Excerpted passage:
Most of the video hosting website like Youtube, YouPorn, RedTube, etc. uses a bunch of overlaying Javascript with custom reference to some remote library to play a video. From the code that detect, load and play ads to the simple initial loading sequence (the big "Play" button that appears in the middle of the video player if not played automatically) and even to the sequencing and data-fetching codes that might run with the video. (You know, the code that detect how many views are active on a video, who's watching which part and so on.)

To protect their website, most of the video hosting website uses referential methods to load javascript. (Basically 1 javascript code load and cache a bunch of remote javascript codes that allows the player to access the website video content and cache it.) This why, in recent years, lots of the video downloader pluging/extension just stopped working unless they were precisely made for a website's loading method.

The VaM browser doesn't load remote javascript codes, but only whatever is on the first layer unless it's part of the HUB which, from what I have seen, VaM has a bit of an integration of the stuff related to it. (Basically, it can interpret the page as every pages like that follows the same strict rules.) This is also why said Browser has a big warning telling you to not load any web page which had stuff you don't know about or you do it at your own risks.

Imagine that Steam's browser had this issues since its creation and Valve ended up telling everyone "We only made the browser to allow people to visit a shared platform around Steam for all devices and its community and not to visit anything else so we just don't care if X website or feature doesn't work anymore."

To answer the question about how to publish video/trailer on the HUB, the answer is actually simple: Don't do it on the HUB.
Instead, put a direct link to whatever trailer on remote site that tell something like "Click here to check the trailer on XXXXX" and, under this link, put 4 or 5 images taken from the trailer (the best that demonstrate the content). Anything more picture is just a waste of both your and the user time because it's a pain to scroll down in the in-game Browser and it slow down the loading time when accessing your content's page.

Work request 1: In the post about the VaM browser, how many images from the trailer should go under the link?
The text and the records are unrelated to each other.

Given records:
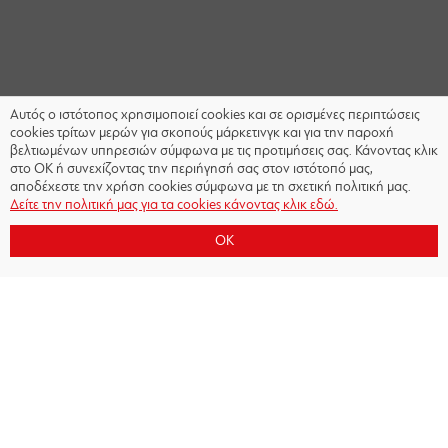
Αυτός ο ιστότοπος χρησιμοποιεί cookies και σε ορισμένες περιπτώσεις
cookies τρίτων μερών για σκοπούς μάρκετινγκ και για την παροχή
βελτιωμένων υπηρεσιών σύμφωνα με τις προτιμήσεις σας. Κάνοντας κλικ
στο OK ή συνεχίζοντας την περιήγησή σας στον ιστότοπό μας,
αποδέχεστε την χρήση cookies σύμφωνα με τη σχετική πολιτική μας.
Δείτε την πολιτική μας για τα cookies κάνοντας κλικ εδώ.
OK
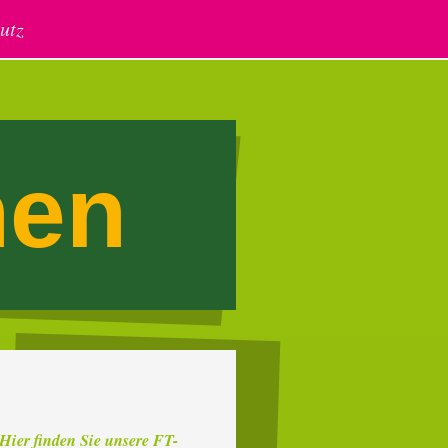
utz
hen
Hier finden Sie unsere FT-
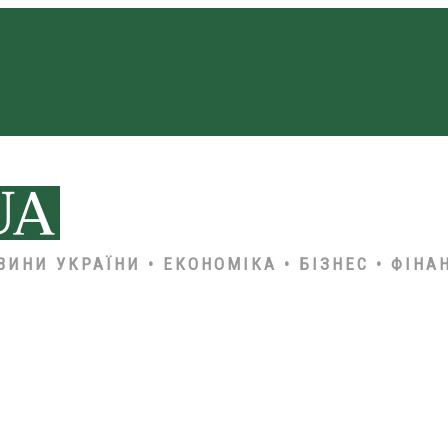
ВИНИ УКРАЇНИ • ЕКОНОМІКА • БІЗНЕС • ФІНА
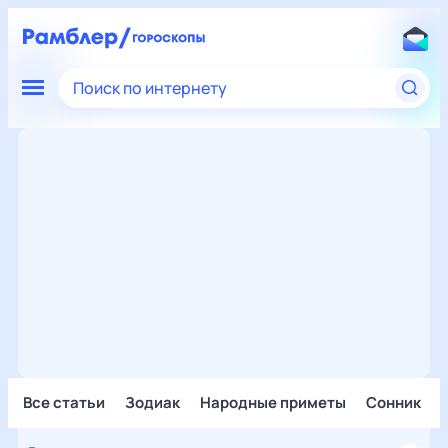
Поиск по интернету
Все статьи
Зодиак
Народные приметы
Сонник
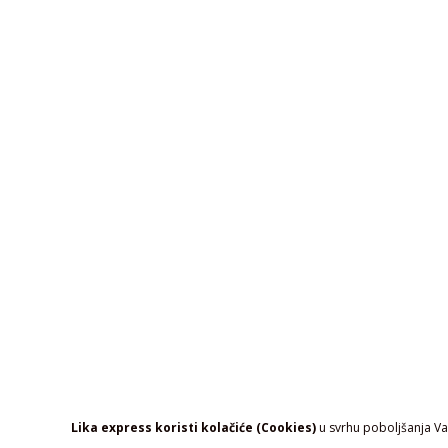
Lika express koristi kolačiće (Cookies)
u svrhu poboljšanja Vaš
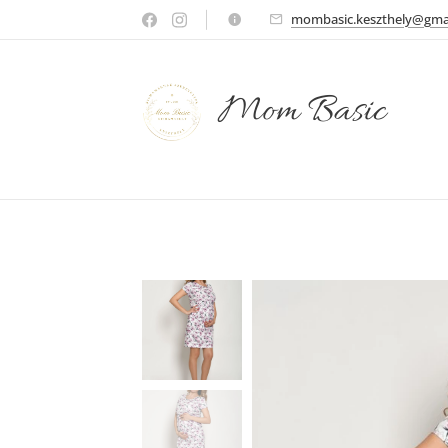
mombasic.keszthely@gma
Mom Basic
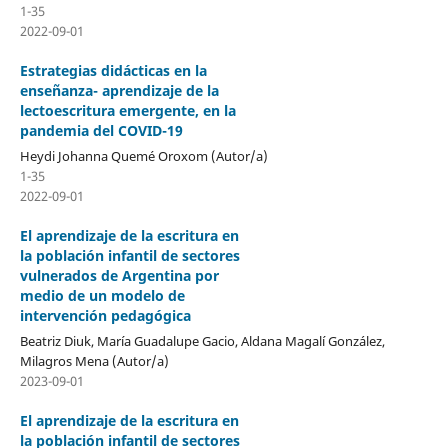
1-35
2022-09-01
Estrategias didácticas en la
enseñanza- aprendizaje de la
lectoescritura emergente, en la
pandemia del COVID-19
Heydi Johanna Quemé Oroxom (Autor/a)
1-35
2022-09-01
El aprendizaje de la escritura en
la población infantil de sectores
vulnerados de Argentina por
medio de un modelo de
intervención pedagógica
Beatriz Diuk, María Guadalupe Gacio, Aldana Magalí González,
Milagros Mena (Autor/a)
2023-09-01
El aprendizaje de la escritura en
la población infantil de sectores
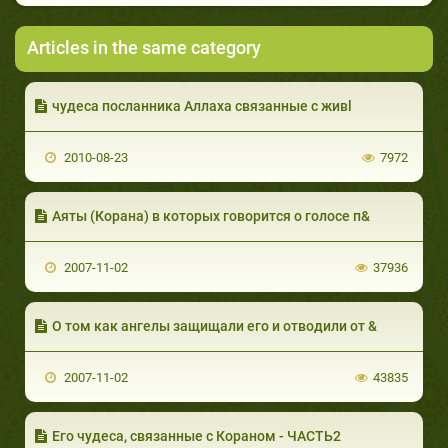
Articles in the same category
чудеса посланника Аллаха связанные с живl
2010-08-23
7972
Аяты (Корана) в которых говорится о голосе п&
2007-11-02
37936
О том как ангелы защищали его и отводили от &
2007-11-02
43835
Его чудеса, связанные с Кораном - ЧАСТЬ2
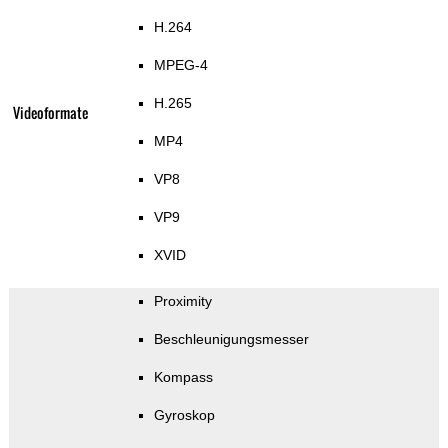
H.264
MPEG-4
H.265
Videoformate
MP4
VP8
VP9
XVID
Proximity
Beschleunigungsmesser
Kompass
Gyroskop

Work request 2: Convert the records, from the line with "Articles in the same category" through the end of the records, into a JSON list of strings with one string per line, leaving out blank lines and the pictures.

Response box 1: 4 or 5 images taken from the trailer.

Response box 2:
[
  "Articles in the same category",
  "чудеса посланника Аллаха связанные с живl",
  "2010-08-23",
  "7972",
  "Аяты (Корана) в которых говорится о голосе п&",
  "2007-11-02",
  "37936",
  "О том как ангелы защищали его и отводили от &",
  "2007-11-02",
  "43835",
  "Его чудеса, связанные с Кораном - ЧАСТЬ2",
  "H.264",
  "MPEG-4",
  "H.265",
  "Videoformate",
  "MP4",
  "VP8",
  "VP9",
  "XVID",
  "Proximity",
  "Beschleunigungsmesser",
  "Kompass",
  "Gyroskop"
]